• _Material provided_
□ □ □ □ □ □ □

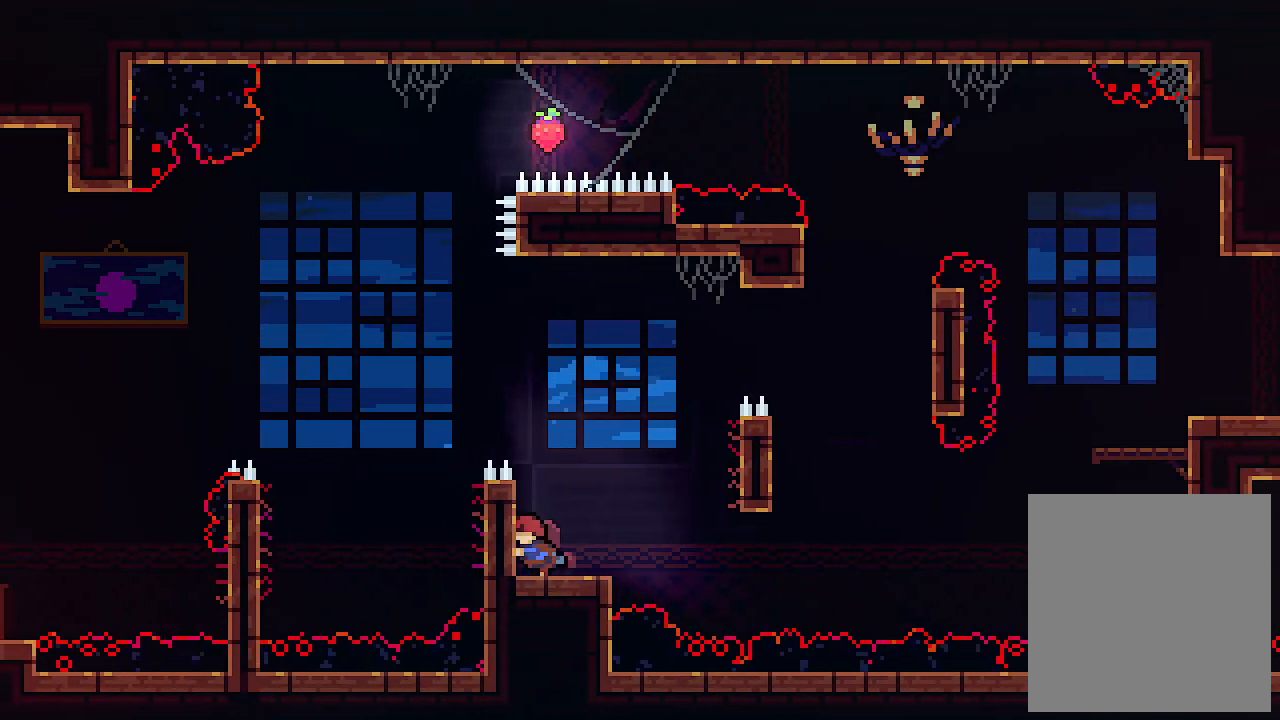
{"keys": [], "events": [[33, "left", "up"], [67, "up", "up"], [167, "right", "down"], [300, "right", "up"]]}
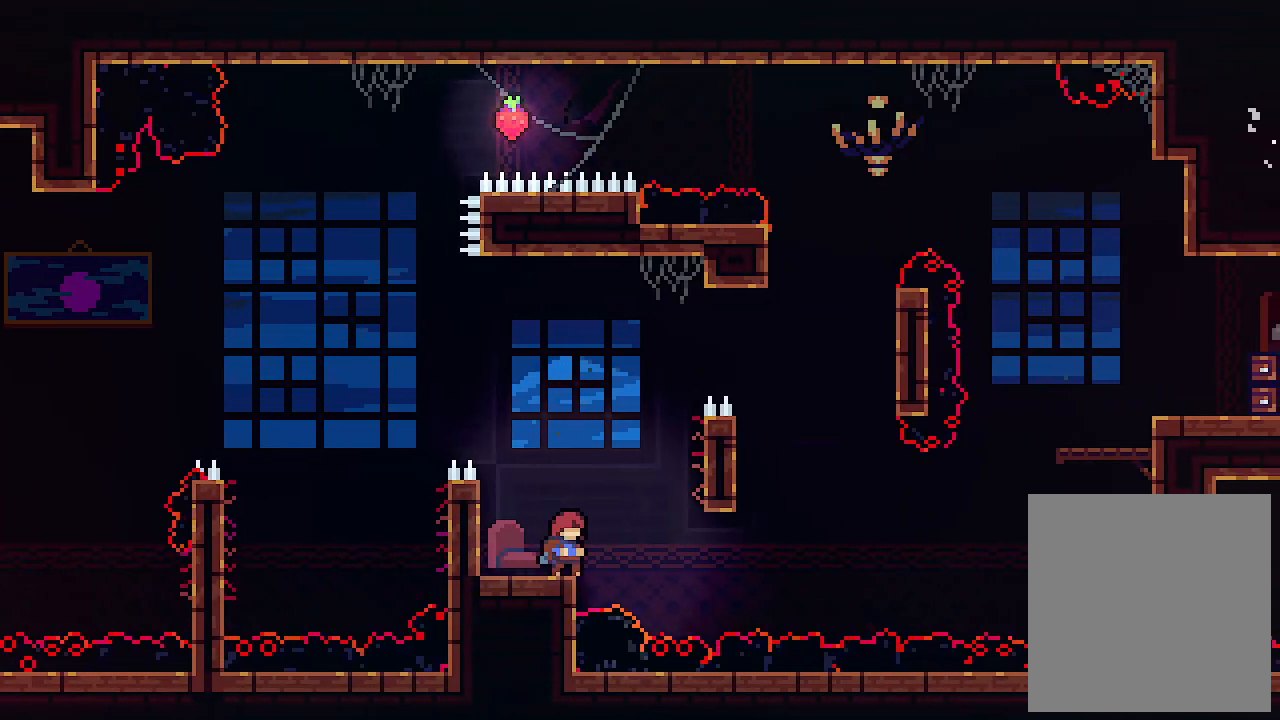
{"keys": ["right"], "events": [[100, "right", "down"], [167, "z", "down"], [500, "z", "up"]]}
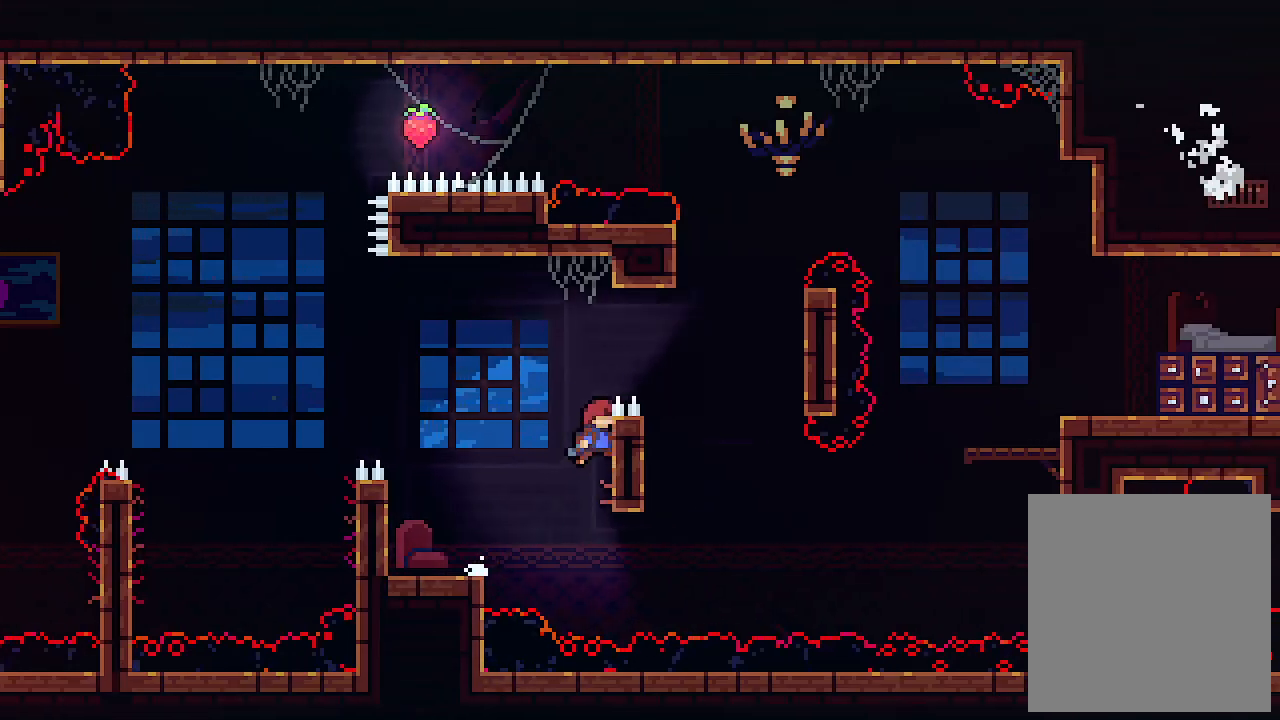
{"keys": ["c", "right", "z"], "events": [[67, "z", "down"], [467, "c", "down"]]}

□ □ □ □ □ □ □

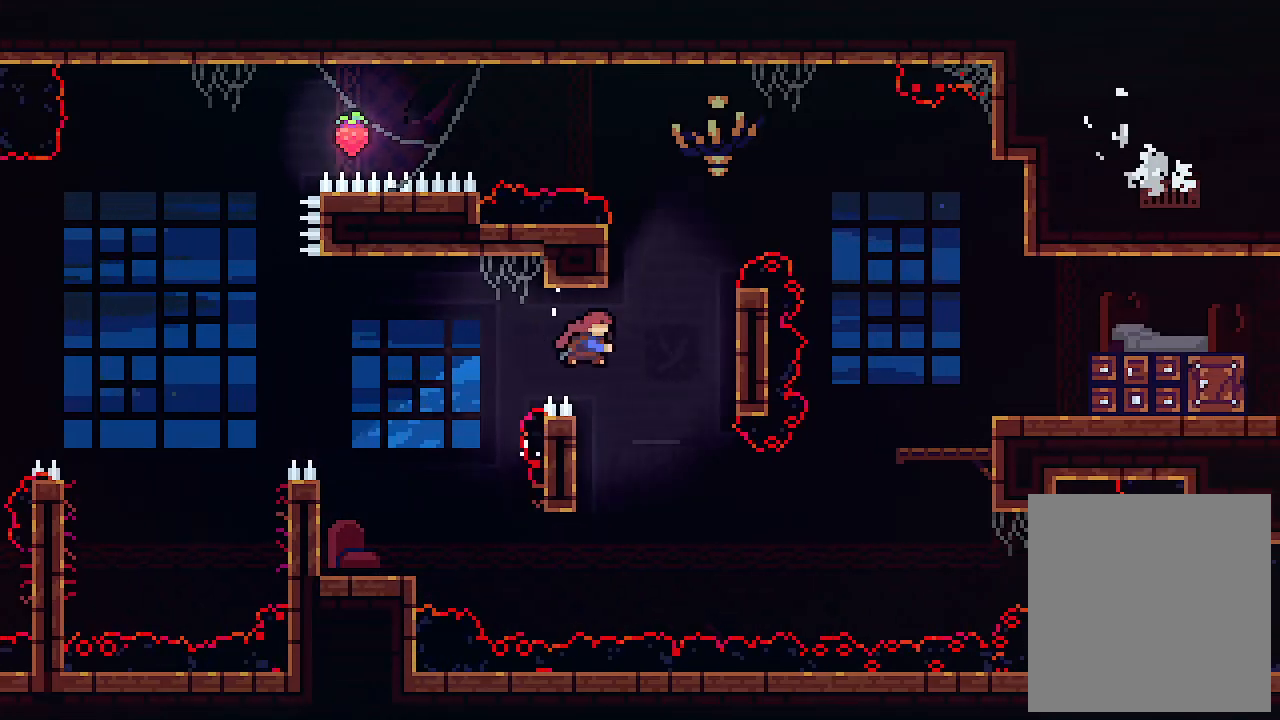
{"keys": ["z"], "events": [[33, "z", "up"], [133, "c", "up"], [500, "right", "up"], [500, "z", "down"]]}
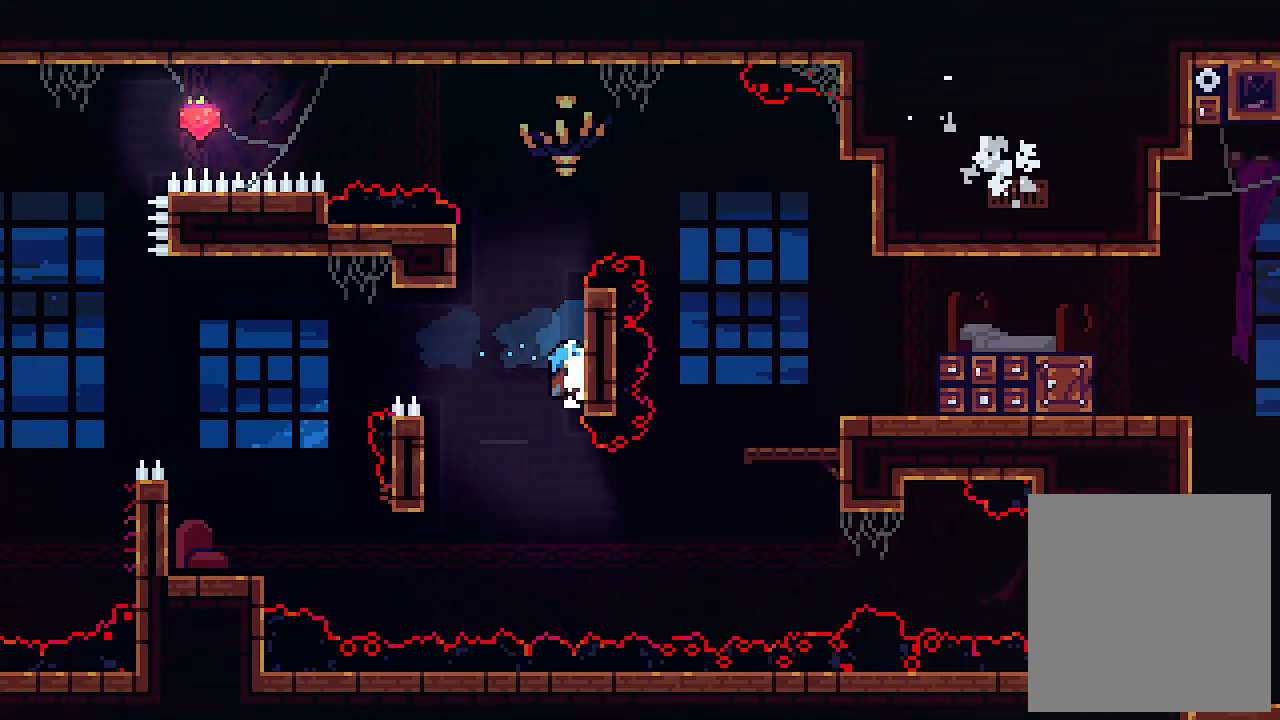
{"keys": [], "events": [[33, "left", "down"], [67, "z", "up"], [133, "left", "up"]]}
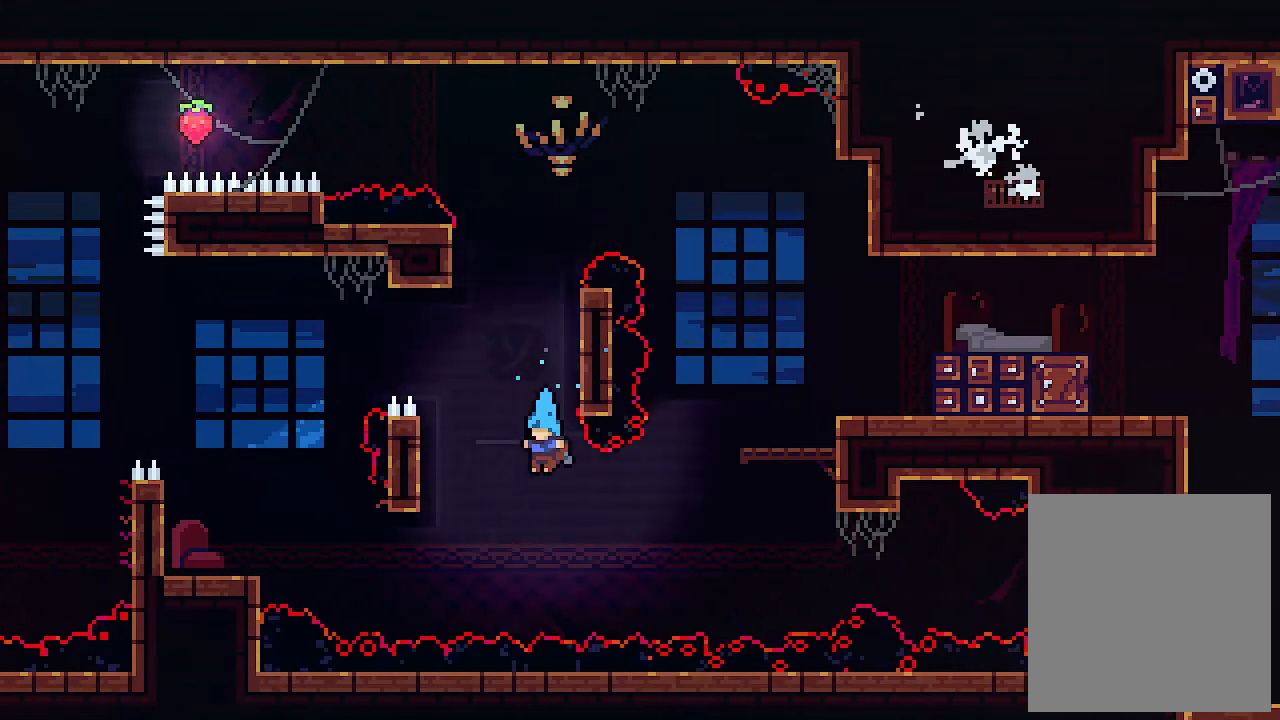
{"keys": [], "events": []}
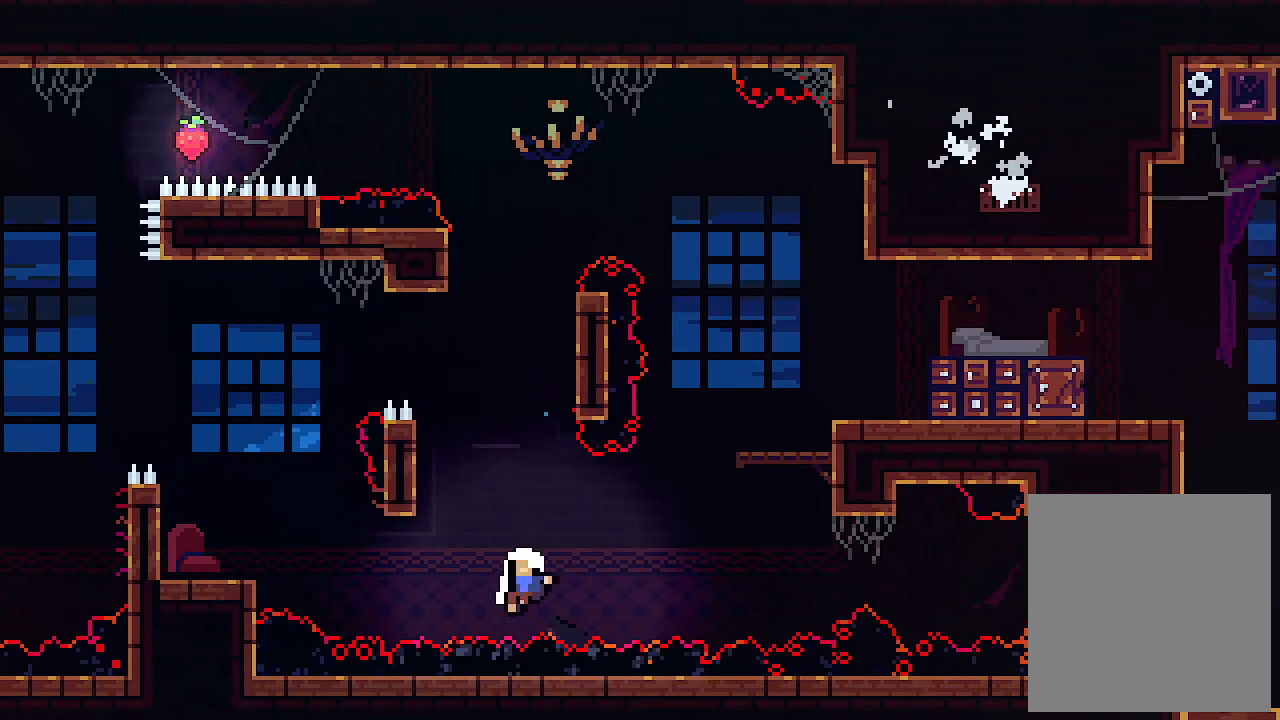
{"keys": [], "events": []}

□ □ □ □ □ □ □

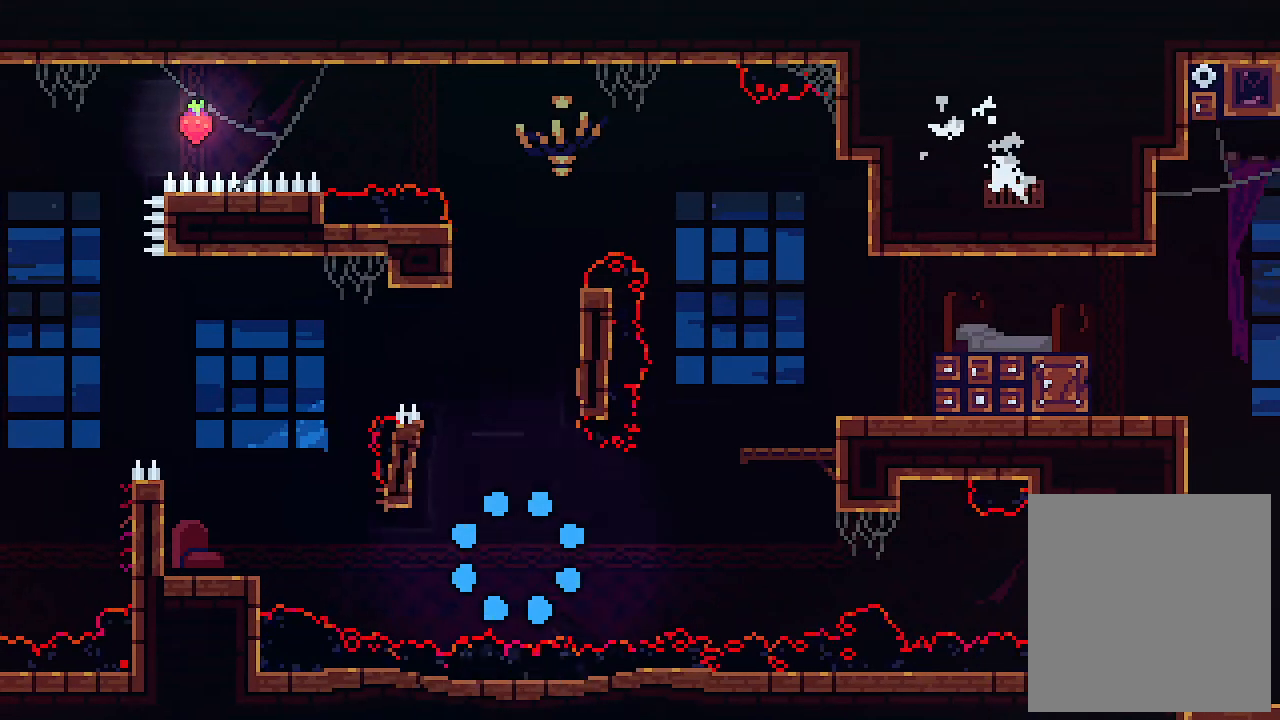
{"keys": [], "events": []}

□ □ □ □ □ □ □

• _Task to carry out_
Apply a filter for "left" to the data above, then copy each line that matches.

• _Solution to the problem_
{"keys": [], "events": [[33, "left", "up"], [67, "up", "up"], [167, "right", "down"], [300, "right", "up"]]}
{"keys": [], "events": [[33, "left", "down"], [67, "z", "up"], [133, "left", "up"]]}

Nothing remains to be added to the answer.